Plan şuydu: Vakıfbank, 25 milyon doları bu bankanın içine konmak üzere Romanya Merkez Bankası'na gönderecek; karşılığında da Çörtük'ün Türkiye'deki bir yatırımının hisselerini teminat olarak alacaktı.

Temizel, BDDK Başkanı olarak bu operasyona karşı çıktı, Ecevit'in bütün ricalarını geri çevirdi.

Ecevit'in kendisine direnmesi yüzünden Temizel'e ciddi bir şekilde içerlediği biliniyor.

Temizel, bir buçuk yıl süren bir kopukluktan sonra geçen ay Ecevit'in ‘‘size ihtiyacımız var’’ şeklindeki davetine uyarak yeniden DSP'ye döndü, DSP'nin seçim bildirgesinin hazırlayan ekibin en önemli kurmaylarından biri oldu.

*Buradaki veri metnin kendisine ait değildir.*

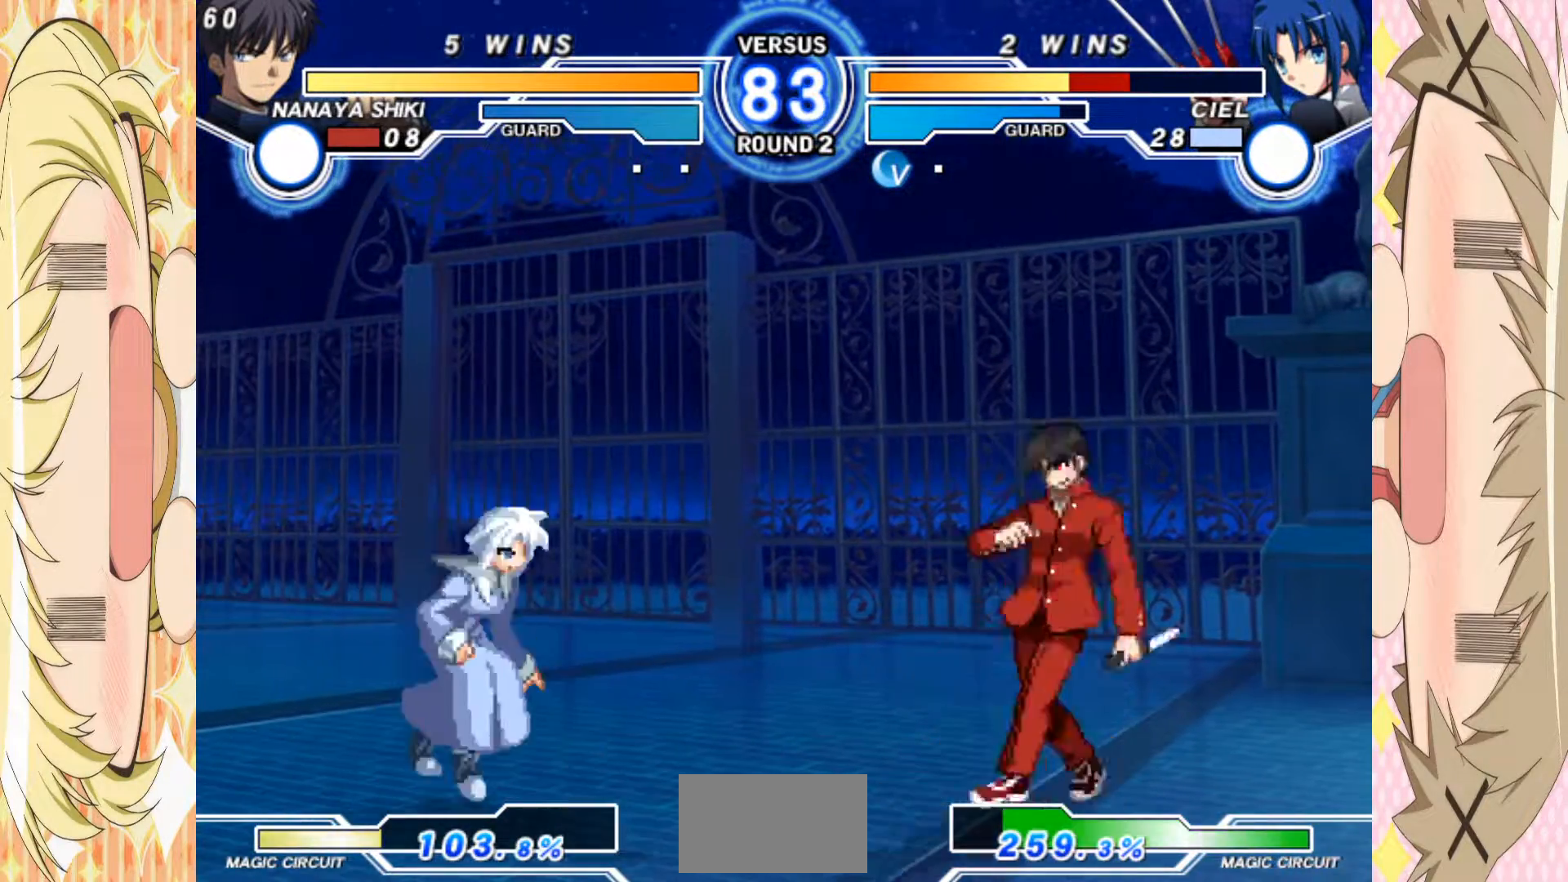
{"buttons": [], "left_stick": "right", "events": [[167, "left_stick", "center"], [233, "left_stick", "down"], [333, "B", "down"], [333, "left_stick", "right"], [383, "B", "up"]]}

Artık Kemal Derviş, aralarında bir gölge olmaktan çıkmıştı.

Banco Turco Romana da Temizel'in karşı çıktığı kurtarma operasyonu sonuçlandırılamadığı için çoktan kapanmıştı.

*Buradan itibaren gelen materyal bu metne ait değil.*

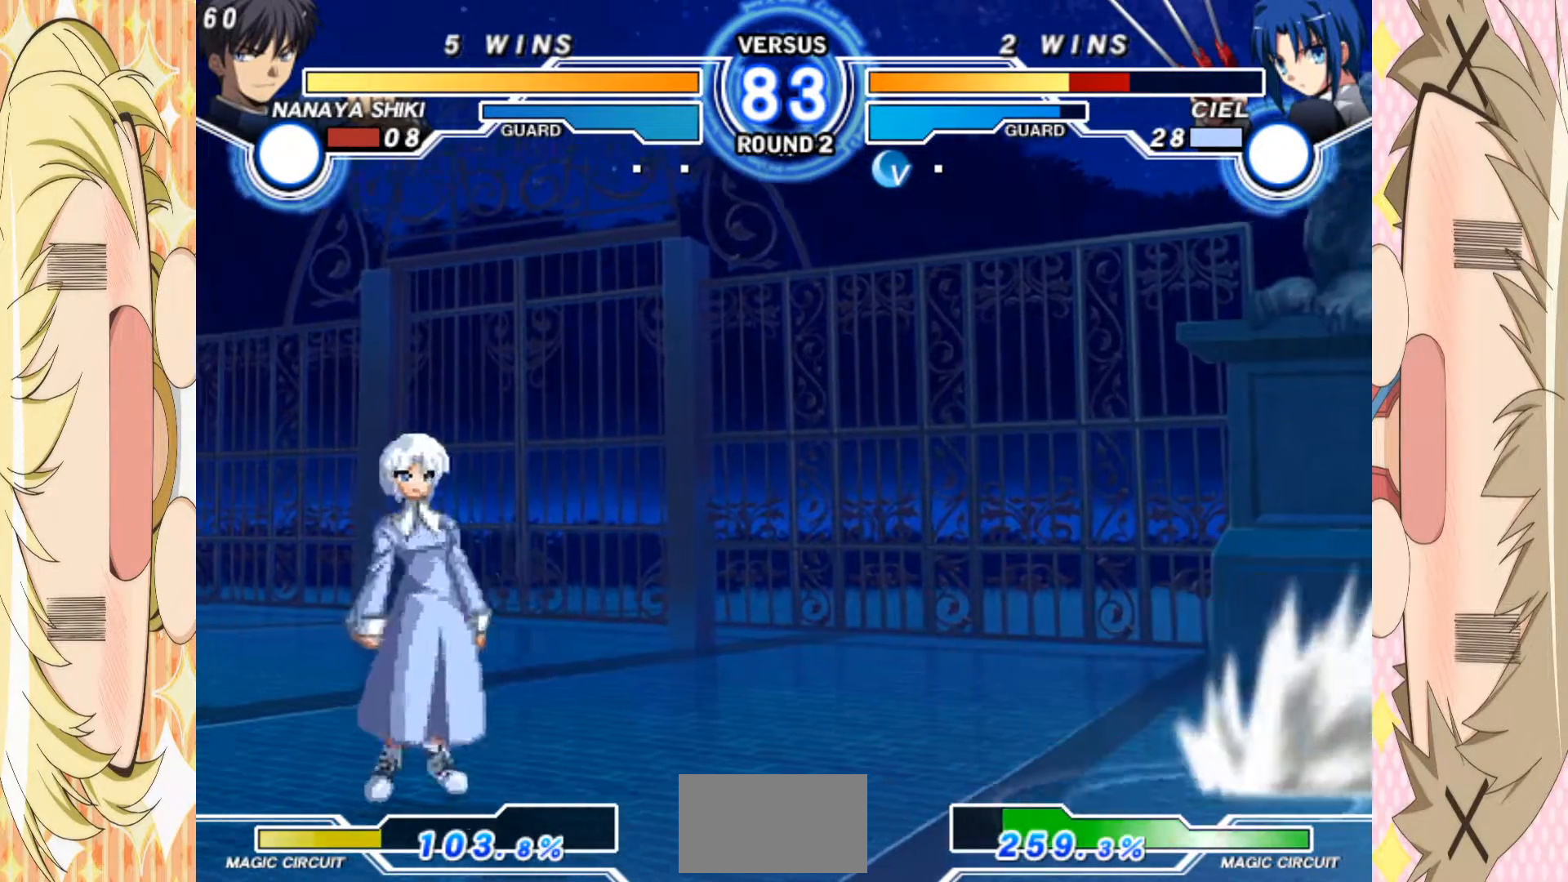
{"buttons": [], "left_stick": "right", "events": []}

Ancak milletvekili aday listeleri açıklandığında, bütün bunların buzların çözülmesine yetmediği görüldü.

Adaylık başvurusu yapmadığı halde kendisinden aday olması istenen Temizel, İstanbul'da Ecevit'in eski koruma müdürü Recai Birgün'ün altında beşinci sıraya konularak kamuoyu karşısında sıkıntılı bir durumla düşürüldü.

Üstelik, Ecevit de bu duruma üzüldüğünü açıklayacaktı.

Belli ki, Rahşan Hanım, Temizel'i henüz affetmemişti.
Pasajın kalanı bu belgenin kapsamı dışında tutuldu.